E che "non ha gradito l'invasione della Sicilia da parte di Generazione Italia e di Liberamente, perché così si depotenzia la sua corrente Schifani-Alfano, che da anni si muove nell'isola come gruppo organizzato". Parte essenziale del colloquio di Schifani con il Corriere è infatti l'anatema contro il correntismo nel Pdl "con il quale il processo di fusione in atto sarebbe destinato a rallentare, se non a fermarsi", fino a distruggere il partito. Parole condivise da molti e sottoscritte anche dal ministro Franco Frattini - esponente di 'Liberamente' insieme a Prestigiacomo, Gelmini e Carfagna - che giudica sacrosanto il coordinamento delle componenti deciso da Berlusconi nei giorni scorsi e si offre di collaborarvi. Da registrare infine oggi la crescente tensione intorno al coordinatore Denis Verdini, per il quale il finiano Italo Bocchino invoca la stessa sorte dell'ex ministro Claudio Scajola. Ed il reiterato fuoco di sbarramento della Lega contro "i giochi di palazzo" e l'accordo (che qualcuno nella maggioranza già dà per chiuso) con l'Udc.
Il Carroccio dice no a congiure di palazzo, afferma il capogruppo Marco Reguzzoni. "I conti si fanno con Bossi", ricorda Mario Borghezio. Ma il leader centrista torna ad escludere rimpasti e ad invocare un vero cambio di passo. "Mi dicono che Tremonti e Bossi in queste ore stiano un po' agitandosi, ma li voglio rassicurare - dice al Tg1 -: stiano tranquilli e sereni, perché non serve aggiungere un posto a tavola in cose vecchie che hanno dimostrato di non funzionare. Serve una svolta politica vera in questo Paese e solo a questo noi siamo interessati".
PENATI (PD), SPETTACOLO INDECENTE -"Il governo non riesce più a nascondere le lacerazioni interne. Il presidente Berlusconi non sembra più in grado di promettere un orizzonte, tra i mal di pancia dei finiani, i veti della Lega che alza il tiro per arginare la perdita di consenso nei territori, dovuta all'appoggio incondizionato a ogni richiesta del premier, e Berlusconi stesso che cerca sostegni fuori dalla maggioranza uscita dalle elezioni". Lo afferma Filippo Penati, capo della segreteria di Pierluigi Bersani. "Uno spettacolo indecente, mentre con la manovra si chiede al Paese, e in particolare alle fasce più deboli, un sacrificio pesante fatto di tagli agli enti locali e ai servizi per i cittadini", conclude.

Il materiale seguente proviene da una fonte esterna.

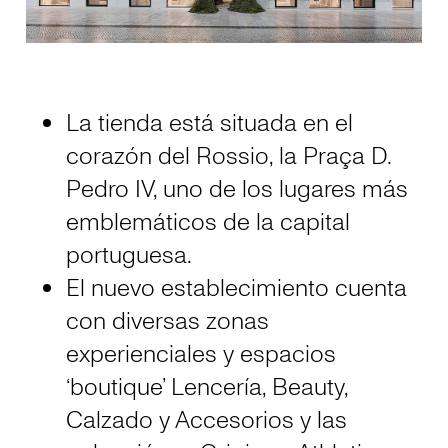
La tienda está situada en el
corazón del Rossio, la Praça D.
Pedro IV, uno de los lugares más
emblemáticos de la capital
portuguesa.
El nuevo establecimiento cuenta
con diversas zonas
experienciales y espacios
‘boutique’ Lencería, Beauty,
Calzado y Accesorios y las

BOSSI A SCHIFANI: UDC E PDL NON HANNO STESSA IDEOLOGIA - "Schifani dice che Udc e Pdl hanno la stessa ideologia, io non lo penso": lo ha affermato il leader della Lega Umberto Bossi parlando con i giornalisti ad Arona. Quanto all'ipotesi di un ingresso dell'Udc nel governo, Bossi ha commentato: "E' una brutta ipotesi che ci fa solo perdere tempo". Non c'é alcun rischio di "ferie prima del tempo". "Il governo non è a rischio", ha poi risposto Bossi a una domanda dei giornalisti. E alla domanda su cosa dovrebbe fare il premier Silvio Berlusconi con Gianfranco Fini, Bossi ha risposto: "Affari suoi, è un suo amico".